Assigned task A: Write out the part of the Arthur Seymour Abramson biography starting at "Abramson, A.S. (1962)" and ending at "Linguistics, Pub. 20.".

Arthur Seymour Abramson (January 26, 1925 – December 15, 2017) was an American linguist, phonetician, and speech scientist. Abramson was born in Jersey City, New Jersey. He founded the Department of Linguistics at the University of Connecticut and served as head of the department from 1967 to 1974.  Abramson was a Senior Scientist at Haskins Laboratories in New Haven, Connecticut, and he was also a member of Haskins's Board of Directors and the secretary of the corporation. He served as president of the Linguistic Society of America in 1983.

Abramson was best known for his work with colleague Leigh Lisker on voice onset timing. He was also an expert on Southeast Asian Languages and spent much time working with colleagues in Thailand. His other research interests included experimental phonetics, the production and perception of speech, laryngeal control in consonants, and distinctive tone, particularly in the Thai language. He died on December 15, 2017.

Education
Arthur Abramson received his B.A. in 1949 from Yeshiva University. He received his M.A. in 1950 and Ph.D. in 1960 from Columbia University.

Selected publications

 Abramson, A.S. (1962) The Vowels and Tones of Standard Thai: Acoustical Measurements and Experiments. Bloomington: Indiana U. Res. Center in Anthropology, Folklore, and Linguistics, Pub. 20.

Data for review:
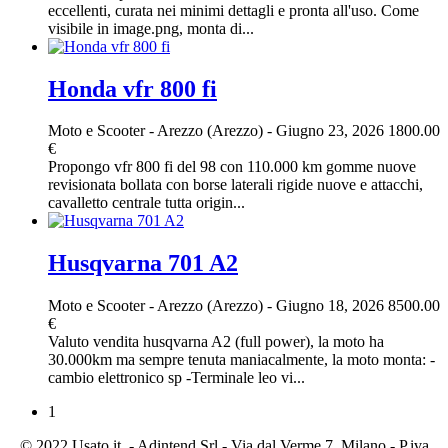
eccellenti, curata nei minimi dettagli e pronta all'uso. Come
visibile in image.png, monta di...
Honda vfr 800 fi
Moto e Scooter
-
Arezzo (Arezzo)
-
Giugno 23, 2026
1800.00
€
Propongo vfr 800 fi del 98 con 110.000 km gomme nuove
revisionata bollata con borse laterali rigide nuove e attacchi,
cavalletto centrale tutta origin...
Husqvarna 701 A2
Moto e Scooter
-
Arezzo (Arezzo)
-
Giugno 18, 2026
8500.00
€
Valuto vendita husqvarna A2 (full power), la moto ha
30.000km ma sempre tenuta maniacalmente, la moto monta: -
cambio elettronico sp -Terminale leo vi...
1
© 2022 Usato it. - Adintend Srl - Via dal Verme 7, Milano - P.iva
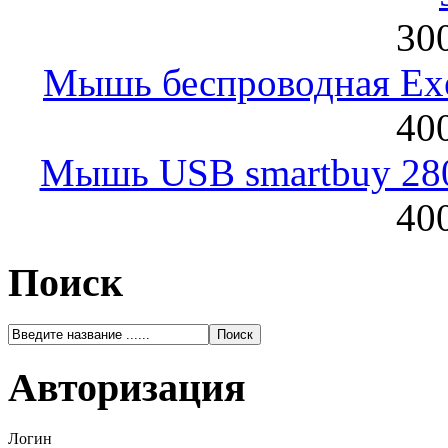
300
Мышь беспроводная Exeg
400
Мышь USB smartbuy 28
400
Поиск
Авторизация
Логин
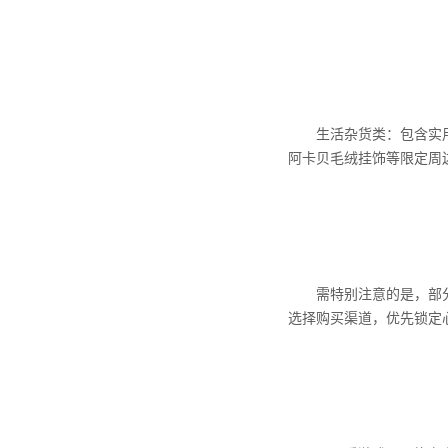
生活杂货类：包含实用性
阿卡贝毛绒挂饰等限定周
需特别注意的是，部分商
选择购买渠道，优先锁定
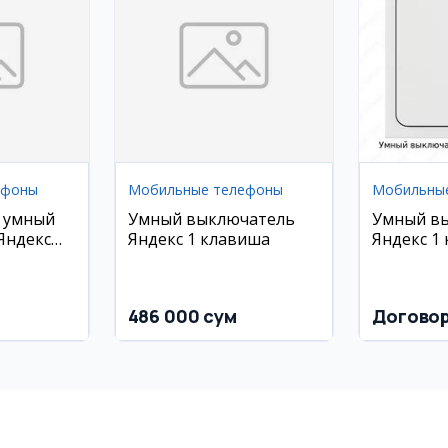
ефоны
Мобильные телефоны
Мобильны
 умный
Умный выключатель
Умный в
Яндекс
Яндекс 1 клавиша
Яндекс 1
486 000 сум
Догово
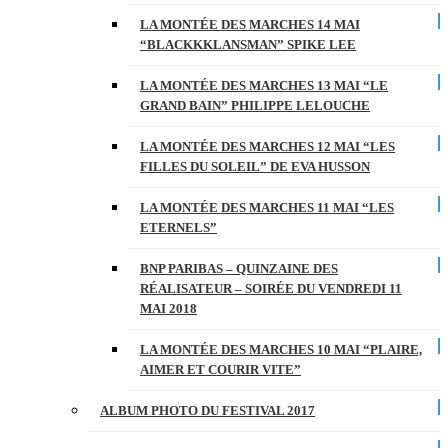
LA MONTÉE DES MARCHES 14 MAI
“BLACKKKLANSMAN” SPIKE LEE
LA MONTÉE DES MARCHES 13 MAI “LE
GRAND BAIN” PHILIPPE LELOUCHE
LA MONTÉE DES MARCHES 12 MAI “LES
FILLES DU SOLEIL” DE EVA HUSSON
LA MONTÉE DES MARCHES 11 MAI “LES
ETERNELS”
BNP PARIBAS – QUINZAINE DES
RÉALISATEUR – SOIRÉE DU VENDREDI 11
MAI 2018
LA MONTÉE DES MARCHES 10 MAI “PLAIRE,
AIMER ET COURIR VITE”
ALBUM PHOTO DU FESTIVAL 2017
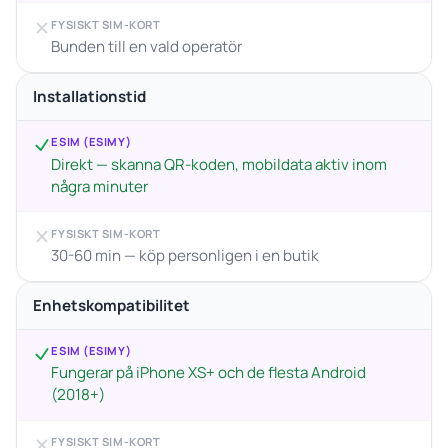
FYSISKT SIM-KORT
Bunden till en vald operatör
Installationstid
ESIM (ESIMY)
Direkt — skanna QR-koden, mobildata aktiv inom
några minuter
FYSISKT SIM-KORT
30-60 min — köp personligen i en butik
Enhetskompatibilitet
ESIM (ESIMY)
Fungerar på iPhone XS+ och de flesta Android
(2018+)
FYSISKT SIM-KORT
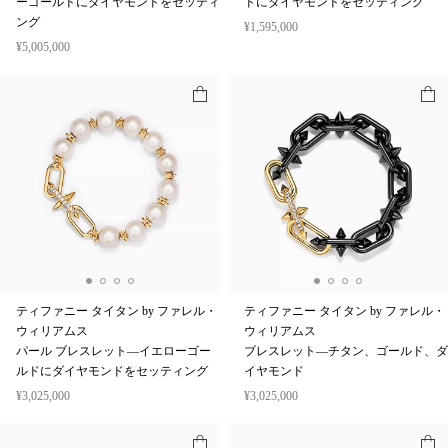
ーゴールドにダイヤモンドをセッティ
ドにダイヤモンドをセッティング
ング
¥1,595,000
¥5,005,000
ティファニー タイタン by ファレル・
ティファニー タイタン by ファレル・
ウィリアムス
ウィリアムス
パール ブレスレット—イエローゴー
ブレスレット—チタン、ゴールド、ダ
ルドにダイヤモンドをセッティング
イヤモンド
¥3,025,000
¥3,025,000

Assigned task B: From the rows above, pull out the lines starting at the one that contains "LA MONTÉE DES MARCHES 14 MAI" and ending with the last line of the rows, both ends included. Leave the pictures out of your answer.

Task solution A:
Abramson, A.S. (1962) The Vowels and Tones of Standard Thai: Acoustical Measurements and Experiments. Bloomington: Indiana U. Res. Center in Anthropology, Folklore, and Linguistics, Pub. 20.

Task solution B:
LA MONTÉE DES MARCHES 14 MAI
“BLACKKKLANSMAN” SPIKE LEE
LA MONTÉE DES MARCHES 13 MAI “LE
GRAND BAIN” PHILIPPE LELOUCHE
LA MONTÉE DES MARCHES 12 MAI “LES
FILLES DU SOLEIL” DE EVA HUSSON
LA MONTÉE DES MARCHES 11 MAI “LES
ETERNELS”
BNP PARIBAS – QUINZAINE DES
RÉALISATEUR – SOIRÉE DU VENDREDI 11
MAI 2018
LA MONTÉE DES MARCHES 10 MAI “PLAIRE,
AIMER ET COURIR VITE”
ALBUM PHOTO DU FESTIVAL 2017
FYSISKT SIM-KORT
Bunden till en vald operatör
Installationstid
ESIM (ESIMY)
Direkt — skanna QR-koden, mobildata aktiv inom
några minuter
FYSISKT SIM-KORT
30-60 min — köp personligen i en butik
Enhetskompatibilitet
ESIM (ESIMY)
Fungerar på iPhone XS+ och de flesta Android
(2018+)
FYSISKT SIM-KORT
ーゴールドにダイヤモンドをセッティ
ドにダイヤモンドをセッティング
ング
¥1,595,000
¥5,005,000
ティファニー タイタン by ファレル・
ティファニー タイタン by ファレル・
ウィリアムス
ウィリアムス
パール ブレスレット—イエローゴー
ブレスレット—チタン、ゴールド、ダ
ルドにダイヤモンドをセッティング
イヤモンド
¥3,025,000
¥3,025,000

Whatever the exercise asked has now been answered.